Komponist Jennefelt gewinnt Preis der Europäischen Kirchenmusik

Neues Werk "In der Nähe"

Facettenreich, einfühlsam, klar. So würdigt die Jury des Preises der Europäischen Kirchenmusik die Musik von Thomas Jennefelt. Beim Kirchenmusikfestival in Schwäbisch Gmünd wird sein neuestes Werk uraufgeführt.

Symbolbild Junge Chorsänger in der Kirche / © Nicolas Ottersbach (DR)
Symbolbild Junge Chorsänger in der Kirche / © Nicolas Ottersbach ( DR )
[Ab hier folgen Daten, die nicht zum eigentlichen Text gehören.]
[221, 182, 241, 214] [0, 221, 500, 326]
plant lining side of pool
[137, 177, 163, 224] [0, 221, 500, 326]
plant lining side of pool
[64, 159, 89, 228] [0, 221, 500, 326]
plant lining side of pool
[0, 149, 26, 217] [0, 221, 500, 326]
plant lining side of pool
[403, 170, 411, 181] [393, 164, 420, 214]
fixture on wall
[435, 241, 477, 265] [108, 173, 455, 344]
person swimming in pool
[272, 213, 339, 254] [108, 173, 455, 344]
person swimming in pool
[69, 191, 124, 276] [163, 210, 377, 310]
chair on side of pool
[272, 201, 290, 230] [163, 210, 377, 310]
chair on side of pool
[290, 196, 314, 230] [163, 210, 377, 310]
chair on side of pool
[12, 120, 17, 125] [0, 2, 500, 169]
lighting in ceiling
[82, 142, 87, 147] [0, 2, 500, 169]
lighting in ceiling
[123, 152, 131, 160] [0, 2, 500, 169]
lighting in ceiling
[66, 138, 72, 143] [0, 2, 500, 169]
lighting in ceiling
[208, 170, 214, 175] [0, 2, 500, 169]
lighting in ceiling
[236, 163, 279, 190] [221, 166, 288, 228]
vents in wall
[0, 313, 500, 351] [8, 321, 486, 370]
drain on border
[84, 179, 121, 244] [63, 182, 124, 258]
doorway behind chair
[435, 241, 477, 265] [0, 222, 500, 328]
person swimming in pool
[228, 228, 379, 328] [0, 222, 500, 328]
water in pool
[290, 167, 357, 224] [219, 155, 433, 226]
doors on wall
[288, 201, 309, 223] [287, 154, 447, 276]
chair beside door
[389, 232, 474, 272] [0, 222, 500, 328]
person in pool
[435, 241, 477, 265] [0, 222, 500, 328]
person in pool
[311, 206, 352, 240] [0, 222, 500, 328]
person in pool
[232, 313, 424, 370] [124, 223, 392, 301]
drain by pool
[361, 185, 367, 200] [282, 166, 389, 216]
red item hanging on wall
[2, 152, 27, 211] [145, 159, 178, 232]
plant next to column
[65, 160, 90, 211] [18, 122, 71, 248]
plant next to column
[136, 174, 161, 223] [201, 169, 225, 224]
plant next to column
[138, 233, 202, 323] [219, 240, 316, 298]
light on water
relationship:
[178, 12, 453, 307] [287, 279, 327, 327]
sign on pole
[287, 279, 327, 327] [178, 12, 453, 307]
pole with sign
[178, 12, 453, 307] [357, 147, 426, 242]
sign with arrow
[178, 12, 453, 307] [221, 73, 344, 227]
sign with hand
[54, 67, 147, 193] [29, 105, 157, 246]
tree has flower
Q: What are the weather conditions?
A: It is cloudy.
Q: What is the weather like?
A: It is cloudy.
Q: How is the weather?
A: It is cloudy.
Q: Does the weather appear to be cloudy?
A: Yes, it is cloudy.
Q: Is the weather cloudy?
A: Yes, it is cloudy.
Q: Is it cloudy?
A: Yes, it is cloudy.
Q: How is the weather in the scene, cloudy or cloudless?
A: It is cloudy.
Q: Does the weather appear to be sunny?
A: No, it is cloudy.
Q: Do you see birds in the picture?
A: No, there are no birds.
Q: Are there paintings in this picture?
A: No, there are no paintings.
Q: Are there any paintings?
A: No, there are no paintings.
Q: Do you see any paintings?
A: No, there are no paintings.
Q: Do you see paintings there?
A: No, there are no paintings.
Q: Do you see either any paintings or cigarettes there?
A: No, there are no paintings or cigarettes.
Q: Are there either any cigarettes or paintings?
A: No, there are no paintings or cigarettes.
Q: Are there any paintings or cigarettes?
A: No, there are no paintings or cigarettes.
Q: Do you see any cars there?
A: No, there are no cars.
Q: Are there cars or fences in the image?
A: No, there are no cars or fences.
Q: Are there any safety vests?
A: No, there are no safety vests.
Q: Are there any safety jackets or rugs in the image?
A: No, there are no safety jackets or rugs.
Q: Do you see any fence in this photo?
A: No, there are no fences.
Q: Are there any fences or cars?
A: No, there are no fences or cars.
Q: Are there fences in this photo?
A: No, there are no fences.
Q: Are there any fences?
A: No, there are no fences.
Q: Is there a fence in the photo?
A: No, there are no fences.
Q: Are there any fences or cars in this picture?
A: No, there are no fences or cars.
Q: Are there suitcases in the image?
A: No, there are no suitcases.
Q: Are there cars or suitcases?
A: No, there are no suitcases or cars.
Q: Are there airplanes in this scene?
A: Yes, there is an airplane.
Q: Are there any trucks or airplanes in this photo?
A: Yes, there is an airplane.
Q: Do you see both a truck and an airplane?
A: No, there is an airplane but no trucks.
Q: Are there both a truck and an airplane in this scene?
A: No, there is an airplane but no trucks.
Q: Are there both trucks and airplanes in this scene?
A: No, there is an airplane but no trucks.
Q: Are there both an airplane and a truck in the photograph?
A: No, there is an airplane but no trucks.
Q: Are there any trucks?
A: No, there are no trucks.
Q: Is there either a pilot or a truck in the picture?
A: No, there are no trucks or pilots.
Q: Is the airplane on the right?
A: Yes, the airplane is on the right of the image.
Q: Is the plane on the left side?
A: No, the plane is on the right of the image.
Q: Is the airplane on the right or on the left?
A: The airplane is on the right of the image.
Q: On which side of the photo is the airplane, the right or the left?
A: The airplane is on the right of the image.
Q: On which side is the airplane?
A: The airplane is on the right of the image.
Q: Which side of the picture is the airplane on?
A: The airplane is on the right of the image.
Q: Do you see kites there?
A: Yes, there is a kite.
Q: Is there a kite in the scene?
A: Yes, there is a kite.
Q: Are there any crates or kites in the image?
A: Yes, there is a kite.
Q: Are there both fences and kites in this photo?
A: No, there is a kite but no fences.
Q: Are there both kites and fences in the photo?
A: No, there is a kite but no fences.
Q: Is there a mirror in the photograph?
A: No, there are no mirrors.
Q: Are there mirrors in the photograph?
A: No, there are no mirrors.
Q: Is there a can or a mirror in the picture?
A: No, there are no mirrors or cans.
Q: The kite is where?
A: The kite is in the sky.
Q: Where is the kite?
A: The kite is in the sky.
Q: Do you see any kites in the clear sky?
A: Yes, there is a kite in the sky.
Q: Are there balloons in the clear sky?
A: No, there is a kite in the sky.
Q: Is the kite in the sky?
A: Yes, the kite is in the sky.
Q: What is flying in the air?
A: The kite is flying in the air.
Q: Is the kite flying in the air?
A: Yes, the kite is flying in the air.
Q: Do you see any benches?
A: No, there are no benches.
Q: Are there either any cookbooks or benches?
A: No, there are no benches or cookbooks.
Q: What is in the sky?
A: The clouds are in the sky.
Der schwedische Komponist Thomas Jennefelt wird mit dem Preis der Europäischen Kirchenmusik 2026 ausgezeichnet. In ihrer Entscheidung würdigte die Jury Jennefelts facettenreiche, einfühlsame und zugleich nach Einfachheit strebende Chormusik. 

Der Komponist wird die mit 5.000 Euro verbundene Auszeichnung im Rahmen des Festivals Europäische Kirchenmusik am 23. Juli in Schwäbisch Gmünd erhalten, wie die Stadt, die den Preis vergibt, am Donnerstag mitteilte. Dann wird auch seine neue Komposition "In der Nähe" uraufgeführt.
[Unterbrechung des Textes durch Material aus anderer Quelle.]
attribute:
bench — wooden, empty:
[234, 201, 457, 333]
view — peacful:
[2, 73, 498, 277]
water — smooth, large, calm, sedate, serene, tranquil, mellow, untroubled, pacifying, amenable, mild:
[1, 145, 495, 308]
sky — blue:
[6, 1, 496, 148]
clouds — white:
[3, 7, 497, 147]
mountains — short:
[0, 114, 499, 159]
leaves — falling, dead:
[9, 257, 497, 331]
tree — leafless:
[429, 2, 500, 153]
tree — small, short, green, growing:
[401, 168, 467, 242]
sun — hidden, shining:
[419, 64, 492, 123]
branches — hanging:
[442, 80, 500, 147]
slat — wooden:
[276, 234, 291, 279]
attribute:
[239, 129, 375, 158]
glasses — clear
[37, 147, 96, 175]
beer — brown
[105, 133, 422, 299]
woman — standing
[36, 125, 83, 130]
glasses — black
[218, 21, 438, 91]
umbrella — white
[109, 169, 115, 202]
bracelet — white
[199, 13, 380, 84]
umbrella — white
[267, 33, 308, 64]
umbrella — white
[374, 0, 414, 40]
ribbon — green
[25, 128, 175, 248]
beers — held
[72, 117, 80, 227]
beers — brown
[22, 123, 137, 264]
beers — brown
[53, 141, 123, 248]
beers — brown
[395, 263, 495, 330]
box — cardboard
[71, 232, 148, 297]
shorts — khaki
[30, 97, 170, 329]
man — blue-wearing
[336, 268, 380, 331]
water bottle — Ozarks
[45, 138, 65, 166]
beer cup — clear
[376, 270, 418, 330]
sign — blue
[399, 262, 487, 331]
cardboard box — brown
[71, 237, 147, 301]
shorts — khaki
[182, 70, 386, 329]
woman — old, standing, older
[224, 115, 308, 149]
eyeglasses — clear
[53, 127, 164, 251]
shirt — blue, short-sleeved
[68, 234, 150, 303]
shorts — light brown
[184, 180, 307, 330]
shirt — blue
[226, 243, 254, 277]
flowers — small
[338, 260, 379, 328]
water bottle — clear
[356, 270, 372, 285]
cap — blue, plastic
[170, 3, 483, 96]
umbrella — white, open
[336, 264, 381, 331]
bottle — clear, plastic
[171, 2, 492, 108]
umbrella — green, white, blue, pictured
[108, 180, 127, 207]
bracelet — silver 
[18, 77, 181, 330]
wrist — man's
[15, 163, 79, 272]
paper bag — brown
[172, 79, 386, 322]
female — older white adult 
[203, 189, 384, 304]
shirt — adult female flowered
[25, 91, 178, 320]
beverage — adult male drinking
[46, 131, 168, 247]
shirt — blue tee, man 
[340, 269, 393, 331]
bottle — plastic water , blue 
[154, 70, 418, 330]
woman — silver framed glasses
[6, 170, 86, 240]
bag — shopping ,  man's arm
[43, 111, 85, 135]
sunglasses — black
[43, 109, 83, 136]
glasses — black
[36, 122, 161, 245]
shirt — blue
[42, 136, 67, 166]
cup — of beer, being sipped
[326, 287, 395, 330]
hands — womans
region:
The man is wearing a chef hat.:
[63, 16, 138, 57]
Jennefelts vielfältige Kompositionen seien voller spiritueller Bezüge, betonte die Jury. Beim Festival soll auch seine Komposition "Dixit Dominus" mit Bezügen zu Georg Friedrich Händel zu hören sein.
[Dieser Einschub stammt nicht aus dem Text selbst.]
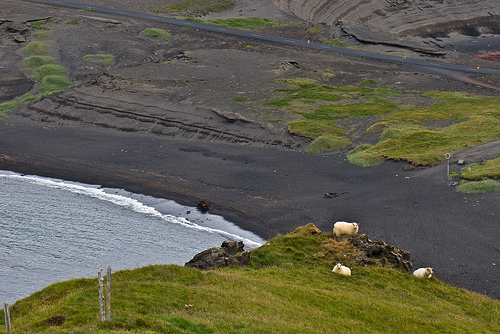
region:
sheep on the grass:
[319, 262, 447, 297]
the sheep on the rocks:
[334, 211, 364, 239]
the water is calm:
[0, 173, 230, 262]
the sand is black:
[1, 69, 406, 223]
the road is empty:
[79, 4, 490, 79]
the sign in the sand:
[439, 151, 463, 175]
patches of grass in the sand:
[289, 78, 402, 128]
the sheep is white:
[328, 215, 365, 234]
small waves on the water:
[0, 169, 222, 251]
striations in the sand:
[56, 95, 176, 146]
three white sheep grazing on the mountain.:
[322, 210, 447, 291]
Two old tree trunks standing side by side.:
[84, 260, 122, 323]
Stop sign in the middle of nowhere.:
[441, 144, 453, 177]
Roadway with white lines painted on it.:
[178, 15, 417, 69]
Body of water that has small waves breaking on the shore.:
[0, 163, 205, 283]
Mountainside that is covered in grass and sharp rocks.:
[2, 227, 498, 329]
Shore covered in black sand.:
[4, 119, 300, 189]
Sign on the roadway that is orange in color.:
[472, 60, 483, 82]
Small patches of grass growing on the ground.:
[270, 69, 498, 152]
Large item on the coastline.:
[188, 196, 213, 217]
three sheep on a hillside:
[322, 210, 448, 291]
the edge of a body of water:
[10, 168, 262, 320]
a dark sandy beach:
[15, 16, 445, 253]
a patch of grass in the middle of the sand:
[279, 74, 486, 169]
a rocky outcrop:
[155, 239, 255, 274]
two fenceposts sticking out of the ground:
[54, 250, 126, 317]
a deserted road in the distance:
[69, 7, 487, 89]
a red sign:
[441, 138, 458, 194]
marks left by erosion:
[30, 62, 264, 174]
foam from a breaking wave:
[27, 177, 259, 244]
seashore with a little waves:
[3, 165, 265, 313]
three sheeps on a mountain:
[330, 216, 431, 282]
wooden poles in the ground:
[95, 263, 115, 324]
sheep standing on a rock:
[330, 217, 356, 237]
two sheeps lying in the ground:
[330, 260, 431, 275]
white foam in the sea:
[1, 170, 256, 246]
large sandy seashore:
[1, 0, 497, 301]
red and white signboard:
[441, 150, 451, 177]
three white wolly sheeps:
[330, 218, 432, 281]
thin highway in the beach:
[38, 0, 499, 76]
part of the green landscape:
[28, 298, 69, 330]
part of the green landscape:
[86, 290, 139, 331]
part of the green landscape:
[158, 293, 195, 330]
Ängstliche Kreatur und Warnung an die Reichen

Jennefelt, der in Stockholm lebt und arbeitet, schuf auch im Auftrag der evangelischen Kirche in Deutschland das Musiktheater-Stück "Paulus – das ängstliche Harren der Kreatur". Der 1954 geborene Musiker ist vielfach ausgezeichnet und Vizepräsident der Königlich Schwedischen Musikakademie. Zu seinen bekanntesten Werken gehören "Warning to the Rich" und "O Domine".

Der Preis der Europäischen Kirchenmusik wird seit 1999 vergeben. Preisträger sind unter anderen Arvo Pärt, Krzysztof Penderecki, Wolfgang Rihm, John Tavener, Helmuth Rilling und Clytus Gottwald.

Das 38. Festival Europäische Kirchenmusik läuft vom 17. Juli bis 9. August und steht unter dem Leitwort "Balance".